> **Document section**:
The foreign relations committees of the U.S. Senate and House of Representatives gave support to the U.S.-India nuclear deal by very large majorities at the end of June. There is now good reason to expect the deal will go though in more or less its present form. At the same time, American power is being pushed back on several fronts. Both the nuclear deal and the American setbacks in world politics are aspects of a breakdown in the post-1989 unipolar order and the birth of a multipolar order.
America remains tied down in Iraq. The drain of American capabilities and prestige in Iraq has rendered it unable to prevent adverse trends elsewhere. The jihadis are rising in Afghanistan, and America has no reserves available to throw into the battle. Iran is gaining confidence in its ability to pursue its nuclear program, and North Korea is defying America and Japan with its missile tests. What makes these last two trends possible is the growing power and assertiveness of Russia and China. Their refusal to bow to Western pressure in the UN Security Council has disabled the United States, European Union, and Japan from mobilizing pressure on Iran and North Korea.
After the collapse of the U.S.S.R., the new Russia was deeply pro-Western. Russian rhetoric of the time aspired that Russia should become a “normal” and “civilized” country like Western countries with their help. But the West responded with NATO expansion, bringing Eastern European countries into a military alliance tacitly directed against Russia. Despite this, Putin responded to the 9-11 attacks by extending support to U.S. military basing in Central Asia. The United States responded with the Iraq attack and then by promoting anti-Russian forces in former Soviet republics. In addition, the United States launched a campaign of accusations that Russia is abandoning democracy. In fact, Russian political institutions are becoming stronger and not less democratic than, say, those of France in the 1960s. Russia is recovering from its post-Soviet economic and institutional collapse due to rising oil prices and the revival of some industries, as well as from Putin’s institutional reforms. It depends little on the U.S. market. In short, Russia is a fast rising independent center of power, a new pole in the global political order.

Data collected:

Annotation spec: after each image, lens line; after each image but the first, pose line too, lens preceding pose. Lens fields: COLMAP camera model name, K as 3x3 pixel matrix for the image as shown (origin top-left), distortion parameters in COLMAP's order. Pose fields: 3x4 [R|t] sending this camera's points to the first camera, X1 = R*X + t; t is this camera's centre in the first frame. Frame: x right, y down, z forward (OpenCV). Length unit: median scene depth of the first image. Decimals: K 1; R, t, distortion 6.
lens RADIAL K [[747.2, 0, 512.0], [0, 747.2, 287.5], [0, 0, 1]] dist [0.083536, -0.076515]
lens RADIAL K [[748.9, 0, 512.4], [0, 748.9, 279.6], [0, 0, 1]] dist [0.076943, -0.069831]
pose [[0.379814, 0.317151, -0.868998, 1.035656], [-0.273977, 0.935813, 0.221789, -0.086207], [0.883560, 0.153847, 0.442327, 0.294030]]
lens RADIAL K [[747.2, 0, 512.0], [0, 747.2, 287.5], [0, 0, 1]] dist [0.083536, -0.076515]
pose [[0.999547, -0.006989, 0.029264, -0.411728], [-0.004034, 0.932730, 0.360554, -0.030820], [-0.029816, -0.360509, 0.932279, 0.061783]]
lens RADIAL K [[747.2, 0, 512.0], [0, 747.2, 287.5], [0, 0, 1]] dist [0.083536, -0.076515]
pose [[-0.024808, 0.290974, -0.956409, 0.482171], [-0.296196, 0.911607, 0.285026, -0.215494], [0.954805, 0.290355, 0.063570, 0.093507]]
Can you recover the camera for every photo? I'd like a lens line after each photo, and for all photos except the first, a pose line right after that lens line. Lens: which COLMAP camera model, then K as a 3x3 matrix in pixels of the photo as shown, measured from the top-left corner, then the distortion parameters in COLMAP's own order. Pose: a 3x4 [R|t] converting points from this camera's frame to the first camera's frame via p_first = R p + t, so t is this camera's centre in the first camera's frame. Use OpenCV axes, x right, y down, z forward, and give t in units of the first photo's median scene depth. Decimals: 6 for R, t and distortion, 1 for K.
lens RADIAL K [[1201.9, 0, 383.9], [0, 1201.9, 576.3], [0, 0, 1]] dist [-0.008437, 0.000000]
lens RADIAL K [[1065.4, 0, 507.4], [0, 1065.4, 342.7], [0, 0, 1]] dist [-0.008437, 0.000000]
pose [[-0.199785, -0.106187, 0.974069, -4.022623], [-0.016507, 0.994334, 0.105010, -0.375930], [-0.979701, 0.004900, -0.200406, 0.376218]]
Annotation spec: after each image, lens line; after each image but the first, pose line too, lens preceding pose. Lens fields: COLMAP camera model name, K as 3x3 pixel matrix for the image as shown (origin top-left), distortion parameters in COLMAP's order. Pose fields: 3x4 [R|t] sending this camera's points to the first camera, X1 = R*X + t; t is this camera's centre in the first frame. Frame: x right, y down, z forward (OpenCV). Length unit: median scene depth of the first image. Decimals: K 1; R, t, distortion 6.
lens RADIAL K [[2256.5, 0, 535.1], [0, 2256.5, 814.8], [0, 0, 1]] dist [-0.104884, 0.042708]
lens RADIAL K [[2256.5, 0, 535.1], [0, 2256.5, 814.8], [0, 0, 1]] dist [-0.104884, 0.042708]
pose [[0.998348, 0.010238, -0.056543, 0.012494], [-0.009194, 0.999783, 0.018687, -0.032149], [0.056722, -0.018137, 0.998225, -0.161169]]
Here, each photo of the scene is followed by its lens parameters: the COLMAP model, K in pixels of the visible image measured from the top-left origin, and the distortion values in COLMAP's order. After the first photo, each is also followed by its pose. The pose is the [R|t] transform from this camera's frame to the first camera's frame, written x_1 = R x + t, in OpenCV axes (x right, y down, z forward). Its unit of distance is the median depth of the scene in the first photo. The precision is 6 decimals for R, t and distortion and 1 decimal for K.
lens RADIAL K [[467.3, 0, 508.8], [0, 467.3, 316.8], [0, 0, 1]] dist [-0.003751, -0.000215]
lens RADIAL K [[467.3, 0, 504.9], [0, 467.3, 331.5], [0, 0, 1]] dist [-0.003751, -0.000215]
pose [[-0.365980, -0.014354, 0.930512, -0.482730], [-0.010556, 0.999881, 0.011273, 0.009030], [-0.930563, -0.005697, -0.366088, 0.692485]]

> **List of tasks**:
**a)** In the article on the multipolar order, how did Putin respond to the 9-11 attacks?
**b)** For each statement, say whether it agrees with the article on the multipolar order, and quote the words that decide it: (i) The article credits Russia's recovery partly to rising oil prices. (ii) Russia depends heavily on the U.S. market. (iii) The congressional foreign relations committees backed the nuclear deal by narrow margins.
**c)** Continue the article on the multipolar order from the point where it stops.
The listing is separate material with no connection to the article on the multipolar order.

> **Answers for the exercise**:
**a)** He extended support to U.S. military basing in Central Asia.

**b)**
(i) Yes: "due to rising oil prices"
(ii) No: "It depends little on the U.S. market."
(iii) No: "by very large majorities"

**c)**
Meanwhile, China’s economic boom is not subsiding. Every few years brings qualitative shifts in its engagement with the rest of the world. African nations are finding in China an alternative to their long economic dependence on the West. China is becoming a large enough market that some Latin American countries are looking to it to reduce their dependence on the United States. In Asia, the Chinese economy is the strongest engine of growth. America’s dependence on China for the maintenance of its finances and living standard is fast catching up with China’s dependence on America.
Since the start of the Chinese economic boom, many have predicted the demise of its political system. There are growing numbers of protests in China, but they are still miniscule in proportion to the society as a whole. The arguments for Chinese political collapse are grounded well in some aspects of world history. But on the opposite side is the people’s gratitude for prosperity, fear of chaos, and a rising nationalism that lionizes the Communist Party as a savior. The Chinese economy likely has a few doublings ahead before its political system becomes an obstacle.
The newest player in the global order is India. The overwhelming support for the U.S-India nuclear deal in Congress reflects both the American expectation that India will emerge as a significant power, and the awareness that America badly needs new friends. The interesting question is what the two countries should join hands to do.
It is easy to identify some joint projects of common interest. One is a ballistic missile defense adequate to blunt the marginal mass-destruction powers like North Korea and Pakistan. In a thermonuclear war, missile defense would be futile, but in a limited atomic attack, it could reduce deaths. The Bush Administration talked about such a program in 2001 but has made no significant progress. The same shortage of American technical talent that drives outsourcing makes it imperative for America to partner with India for this very large project.
America now expects that its power will decline in relation to China in the coming years. The United States today is clearly intent on strengthening India as a counterweight to China. Earlier America had strengthened China against the U.S.S.R. after the Vietnam debacle. The difference now is that both America and India are pursuing greater cooperation with China as well. The ideal and plausible result is an international order with strong disincentives for aggressive behavior by any major power.
The lessons of the war in Iraq have begun to sink into American thinking at both the elite and mass levels. American interests are harmed by even minor resistance to interventions. That is pushing America to become a very different kind of power than what Bush envisioned in 2003. Further, although America will remain the most powerful state for decades, its ability to dominate all others simultaneously has already passed and its power over others will likely decline further. This means that while it still can, the United States should work to shape new institutions that can endure without American hegemony. In that endeavor America and India would find many common interests.
Sanjoy Banerjee teaches international relations at San Francisco State University. He writes about India, America, and the world.